The problem is now with the posterior samples for pm_event_outcome_missing, so for the events whose outcomes I have masked. Even if I modify the dataset in a way that the experts’ estimates for the two events are completely random, the posterior distribution is always almost singular around 0 or 1.

Is there any obvious thing I am missing? Any advice on how to achieve a model which is better at reflecting uncertainty?

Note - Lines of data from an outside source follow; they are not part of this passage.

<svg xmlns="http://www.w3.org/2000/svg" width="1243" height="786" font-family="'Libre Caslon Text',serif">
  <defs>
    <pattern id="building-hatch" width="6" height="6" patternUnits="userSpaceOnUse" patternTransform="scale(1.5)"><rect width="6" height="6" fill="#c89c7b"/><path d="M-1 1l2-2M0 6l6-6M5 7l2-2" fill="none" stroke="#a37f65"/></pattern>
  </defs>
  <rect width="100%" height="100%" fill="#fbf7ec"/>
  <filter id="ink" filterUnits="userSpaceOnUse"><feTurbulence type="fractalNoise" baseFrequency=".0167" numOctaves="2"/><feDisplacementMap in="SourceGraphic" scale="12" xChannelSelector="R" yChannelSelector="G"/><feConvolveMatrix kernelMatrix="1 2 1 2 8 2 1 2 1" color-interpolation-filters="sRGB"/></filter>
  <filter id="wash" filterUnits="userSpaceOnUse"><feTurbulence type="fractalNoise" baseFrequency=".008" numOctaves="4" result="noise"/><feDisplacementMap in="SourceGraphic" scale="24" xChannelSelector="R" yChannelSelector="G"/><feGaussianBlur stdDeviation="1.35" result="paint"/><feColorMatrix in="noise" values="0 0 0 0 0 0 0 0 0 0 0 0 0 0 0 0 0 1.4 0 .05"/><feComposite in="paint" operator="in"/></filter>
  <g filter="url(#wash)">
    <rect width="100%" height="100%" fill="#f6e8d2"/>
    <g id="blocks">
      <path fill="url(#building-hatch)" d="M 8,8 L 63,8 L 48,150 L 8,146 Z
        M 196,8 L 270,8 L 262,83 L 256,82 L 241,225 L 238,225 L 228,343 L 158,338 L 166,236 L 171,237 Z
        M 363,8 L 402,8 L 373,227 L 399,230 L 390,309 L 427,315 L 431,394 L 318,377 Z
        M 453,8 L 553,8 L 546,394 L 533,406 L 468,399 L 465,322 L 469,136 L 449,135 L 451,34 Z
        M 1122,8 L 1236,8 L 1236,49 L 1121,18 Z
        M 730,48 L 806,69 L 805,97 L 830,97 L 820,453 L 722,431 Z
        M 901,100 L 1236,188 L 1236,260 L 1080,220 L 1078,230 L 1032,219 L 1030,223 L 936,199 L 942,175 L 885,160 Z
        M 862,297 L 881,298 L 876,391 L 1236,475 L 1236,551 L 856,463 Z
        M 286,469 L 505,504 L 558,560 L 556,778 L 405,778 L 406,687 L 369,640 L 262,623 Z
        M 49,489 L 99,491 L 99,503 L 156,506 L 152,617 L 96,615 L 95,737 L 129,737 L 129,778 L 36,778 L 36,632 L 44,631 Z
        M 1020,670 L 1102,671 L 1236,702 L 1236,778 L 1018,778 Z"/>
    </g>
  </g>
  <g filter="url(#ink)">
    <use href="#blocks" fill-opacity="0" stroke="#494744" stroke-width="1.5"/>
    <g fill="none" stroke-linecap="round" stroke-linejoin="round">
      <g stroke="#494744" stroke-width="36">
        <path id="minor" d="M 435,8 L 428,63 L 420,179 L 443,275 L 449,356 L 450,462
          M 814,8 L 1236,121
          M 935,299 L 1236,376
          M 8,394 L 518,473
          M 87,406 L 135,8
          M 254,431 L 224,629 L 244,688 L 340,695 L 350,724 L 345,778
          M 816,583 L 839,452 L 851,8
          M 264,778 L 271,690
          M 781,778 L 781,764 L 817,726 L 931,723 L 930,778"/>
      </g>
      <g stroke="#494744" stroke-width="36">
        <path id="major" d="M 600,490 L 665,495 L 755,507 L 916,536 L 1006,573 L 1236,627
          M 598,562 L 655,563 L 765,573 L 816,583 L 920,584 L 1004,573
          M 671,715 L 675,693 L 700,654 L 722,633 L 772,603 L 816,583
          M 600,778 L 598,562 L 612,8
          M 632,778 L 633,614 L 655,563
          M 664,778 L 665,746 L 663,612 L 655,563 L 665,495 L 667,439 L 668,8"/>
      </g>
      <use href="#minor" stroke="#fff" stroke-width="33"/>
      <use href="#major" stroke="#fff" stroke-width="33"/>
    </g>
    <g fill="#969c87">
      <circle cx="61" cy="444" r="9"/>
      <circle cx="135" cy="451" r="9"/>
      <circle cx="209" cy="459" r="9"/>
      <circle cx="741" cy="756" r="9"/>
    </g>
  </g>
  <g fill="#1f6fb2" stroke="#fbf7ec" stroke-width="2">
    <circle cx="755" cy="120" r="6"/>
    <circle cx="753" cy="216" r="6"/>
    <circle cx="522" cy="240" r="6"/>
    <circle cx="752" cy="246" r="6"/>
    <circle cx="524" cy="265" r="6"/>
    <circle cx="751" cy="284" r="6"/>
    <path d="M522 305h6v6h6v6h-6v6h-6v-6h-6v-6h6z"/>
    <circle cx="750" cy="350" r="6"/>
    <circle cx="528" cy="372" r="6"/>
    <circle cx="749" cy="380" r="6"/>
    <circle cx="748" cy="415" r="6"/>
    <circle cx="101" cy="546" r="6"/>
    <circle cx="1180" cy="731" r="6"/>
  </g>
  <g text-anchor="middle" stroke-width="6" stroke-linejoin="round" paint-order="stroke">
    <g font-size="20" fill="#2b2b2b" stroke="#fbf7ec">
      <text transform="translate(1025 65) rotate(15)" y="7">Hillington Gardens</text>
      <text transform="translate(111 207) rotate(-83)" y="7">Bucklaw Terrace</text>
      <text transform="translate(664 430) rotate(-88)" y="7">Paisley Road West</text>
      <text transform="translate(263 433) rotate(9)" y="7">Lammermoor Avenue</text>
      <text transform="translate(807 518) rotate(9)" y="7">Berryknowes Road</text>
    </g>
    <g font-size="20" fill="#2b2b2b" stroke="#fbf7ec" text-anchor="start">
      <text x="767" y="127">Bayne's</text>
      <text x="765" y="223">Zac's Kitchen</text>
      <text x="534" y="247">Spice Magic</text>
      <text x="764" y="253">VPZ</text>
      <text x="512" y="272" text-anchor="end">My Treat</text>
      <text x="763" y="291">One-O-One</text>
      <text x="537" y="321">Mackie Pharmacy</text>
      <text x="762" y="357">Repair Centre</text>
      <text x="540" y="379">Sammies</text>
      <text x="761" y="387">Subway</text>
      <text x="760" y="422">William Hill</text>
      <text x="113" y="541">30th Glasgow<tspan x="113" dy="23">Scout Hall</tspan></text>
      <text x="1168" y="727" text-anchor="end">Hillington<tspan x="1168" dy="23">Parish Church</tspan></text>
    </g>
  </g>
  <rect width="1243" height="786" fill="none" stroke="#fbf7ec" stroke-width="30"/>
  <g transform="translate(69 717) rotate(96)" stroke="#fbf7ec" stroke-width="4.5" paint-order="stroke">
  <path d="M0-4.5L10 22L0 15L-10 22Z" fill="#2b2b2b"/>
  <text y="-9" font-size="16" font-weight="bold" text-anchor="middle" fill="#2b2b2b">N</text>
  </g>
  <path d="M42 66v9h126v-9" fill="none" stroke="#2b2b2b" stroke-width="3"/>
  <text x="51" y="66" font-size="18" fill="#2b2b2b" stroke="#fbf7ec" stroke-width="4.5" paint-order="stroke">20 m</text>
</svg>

Thank you very much and kind regards.


#2

For the prediction to work, you need to formula the election result as some kind of function of the prediction from the experts. It might sound a bit weird, but think of it as forecasting. Otherwise, what you are doing now is basically sampling from the prior Beta(1., 1.) Because of the inefficiency of Metropolis, the sampler will stuck quite a lot which gives you lots of either 0 or 1.


#3

Actually, the way you are modelling should be fine - the problem might be just the inefficiency of Metropolis then. You can generate posterior prediction like this maybe:
post_predi = np.random.binomial(p=trace['pm_event_prob'][:,10:], n=1)


#4

Hey, thank you for taking your time to have a look at this. In what way does the Metropolis sampler behave inefficient in this case?
Even the posterior sample for ‘pm_event_prob’ is somewhat contradictory to what I expect. For once, despite a high number events and experts, the shape is very much dependent on the prior I pass for it. If I give a uniform prior, the histogram is always triangular, while for a different beta prior it is smoother. Additionally, independent of the event and the consensus per event, the posterior of ‘pm_event_prob’ is always taking on one of two “shapes”, with most probability mass at 0 or 1, but there are no gradual differences which would indicate higher or lower uncertainty.
Is my model misspecified or am I missing something about the internal mechanics of pymc3?


#5

Looking at the trace the value rarely move, which means most of the proposal value is rejected. This is usually an indication of inefficiency.

As for the shape of the posterior, I would reason that this is the way the model is. As from a uniform or Beta(1, 1) prior with 1 observation (indeed, each of the event only observed once), the posterior is necessary triangular.


#6

Thank you for looking into this and sorry for the late reply, was on vacation.

What you say in regard to the shape of the posterior makes sense, didn’t consider this.

In regard to the sampler inefficiency: I do understand the issue with this, but is there any way to overcome this? I reckon given that, the posterior traces for the unobserved election events are not meaningful/ this model can not be used for this purpose?


#7

I would try a different way to model it just to compare, by using a logistic regression. In this way, even the election is not yet happen, you can use the linear regression to do prediction.
This implementation is pretty standard, so it should be a nice baseline as well.